PASSAGE:
● ● ● ● ●
Hist Plot

Plot univariate or bivariate histograms to show distributions of datasets.

plot: 'histplot'

Plot-Specific Parameters

hue (str, list, numpy.ndarray, pandas.core.indexes.base.Index, or None, default: None)

Semantic variable that is mapped to determine the color of plot elements.

weights (str, list, numpy.ndarray, pandas.core.indexes.base.Index, or None, default: None)

If provided, weight the contribution of the corresponding data points towards the count in each bin by these factors.

stat (str, default: ‘count’)

Aggregate statistic to compute in each bin. - ‘count’, to show the number of observations in each bin. - ‘frequency’, to show the number of observations divided by the bin width. - ‘probability’ or ‘proportion’, to normalize such that bar heights sum to 1. - ‘percent’, to normalize such that bar heights sum to 100. - ‘density’, to normalize such that the total area of the histogram equals 1.

bins (str, float, or list, default: ‘auto’)

Generic bin parameter that can be the name of a reference rule, the number of bins, or the breaks of the bins. Passed to numpy.histogram_bin_edges().

binwidth (float, pair of float, or None, default: None)

Width of each bin, overrides bins but can be used with binrange.

binrange (pair of float, a pair of pairs, or None, default: None)

Lowest and highest value for bin edges; can be used either with bins or binwidth. Defaults to data extremes.

discrete (bool or None, default: None)
● ● ● ● ●
[Saved entries]
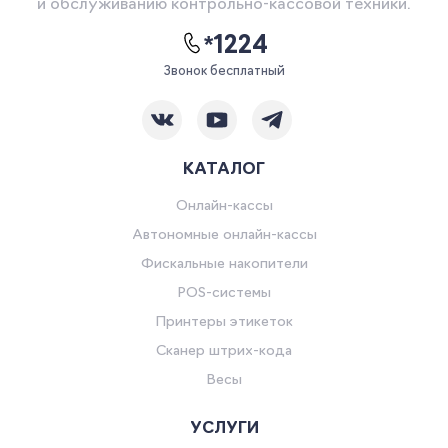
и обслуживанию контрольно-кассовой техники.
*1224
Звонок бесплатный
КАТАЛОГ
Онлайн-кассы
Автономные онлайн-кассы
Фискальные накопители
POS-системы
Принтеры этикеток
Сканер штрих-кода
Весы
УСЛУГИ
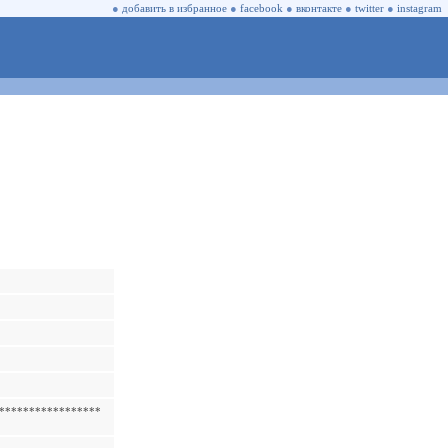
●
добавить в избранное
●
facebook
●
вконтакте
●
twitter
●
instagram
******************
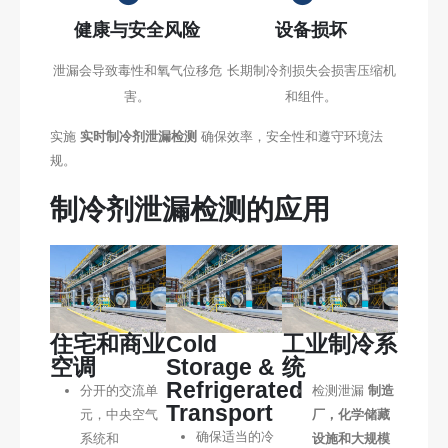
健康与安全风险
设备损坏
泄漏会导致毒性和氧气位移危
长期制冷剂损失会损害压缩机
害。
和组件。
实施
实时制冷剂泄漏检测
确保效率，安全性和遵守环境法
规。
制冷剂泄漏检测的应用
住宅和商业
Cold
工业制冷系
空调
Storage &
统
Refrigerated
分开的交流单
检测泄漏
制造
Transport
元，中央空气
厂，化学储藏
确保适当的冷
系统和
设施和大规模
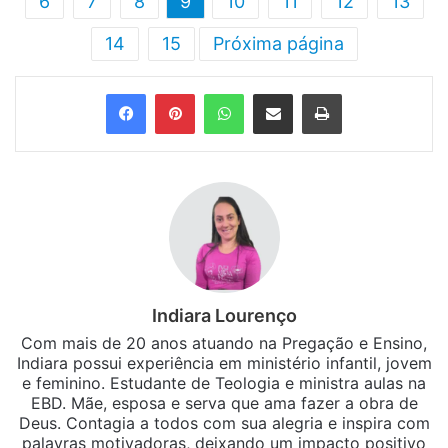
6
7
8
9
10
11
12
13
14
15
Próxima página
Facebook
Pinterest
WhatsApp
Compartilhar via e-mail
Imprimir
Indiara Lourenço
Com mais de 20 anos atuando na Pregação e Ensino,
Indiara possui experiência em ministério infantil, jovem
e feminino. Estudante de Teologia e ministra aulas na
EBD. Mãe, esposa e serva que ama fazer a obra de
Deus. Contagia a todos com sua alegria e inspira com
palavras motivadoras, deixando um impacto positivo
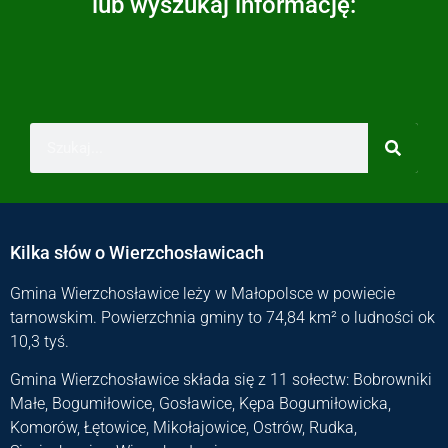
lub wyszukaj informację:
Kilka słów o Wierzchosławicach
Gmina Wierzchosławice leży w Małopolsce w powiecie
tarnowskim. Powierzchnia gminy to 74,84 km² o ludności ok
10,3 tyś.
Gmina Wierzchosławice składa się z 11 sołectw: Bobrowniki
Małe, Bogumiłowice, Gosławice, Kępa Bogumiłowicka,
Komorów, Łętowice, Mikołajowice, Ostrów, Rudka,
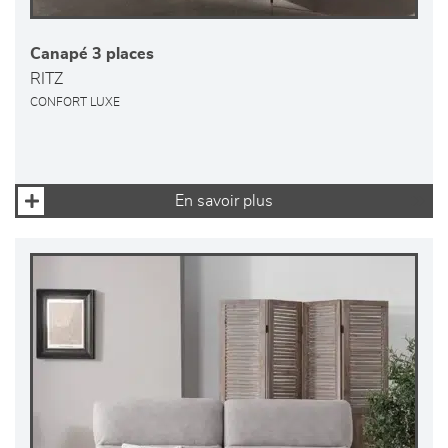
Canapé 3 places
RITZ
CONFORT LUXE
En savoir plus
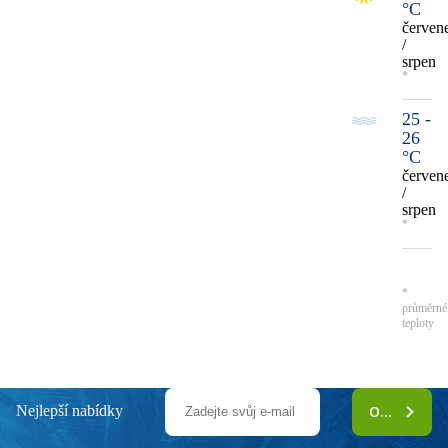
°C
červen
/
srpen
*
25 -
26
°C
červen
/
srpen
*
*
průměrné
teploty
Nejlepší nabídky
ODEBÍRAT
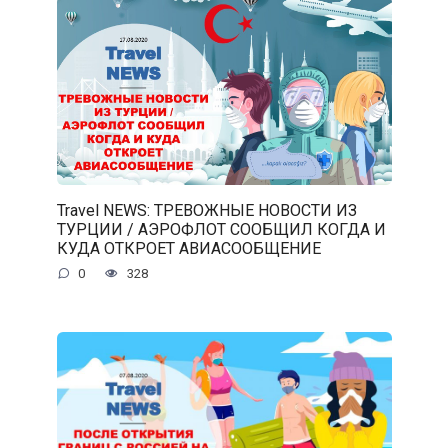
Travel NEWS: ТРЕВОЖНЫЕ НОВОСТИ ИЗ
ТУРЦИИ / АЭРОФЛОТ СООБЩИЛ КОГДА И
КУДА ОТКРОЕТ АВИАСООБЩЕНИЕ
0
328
● ● ● ● ●
REQUIRED ACTIONS:
a - Reproduce the part of the Hist Plot page starting with "Aggregate statistic to" and going on through "list, default: ‘auto’)".
b - According to the Hist Plot page, which NumPy function is the bins parameter passed to?
The records have no connection to the Hist Plot page.

RESULTS OF THE TASKS:
a -
Aggregate statistic to compute in each bin. - ‘count’, to show the number of observations in each bin. - ‘frequency’, to show the number of observations divided by the bin width. - ‘probability’ or ‘proportion’, to normalize such that bar heights sum to 1. - ‘percent’, to normalize such that bar heights sum to 100. - ‘density’, to normalize such that the total area of the histogram equals 1.

bins (str, float, or list, default: ‘auto’)

b - numpy.histogram_bin_edges()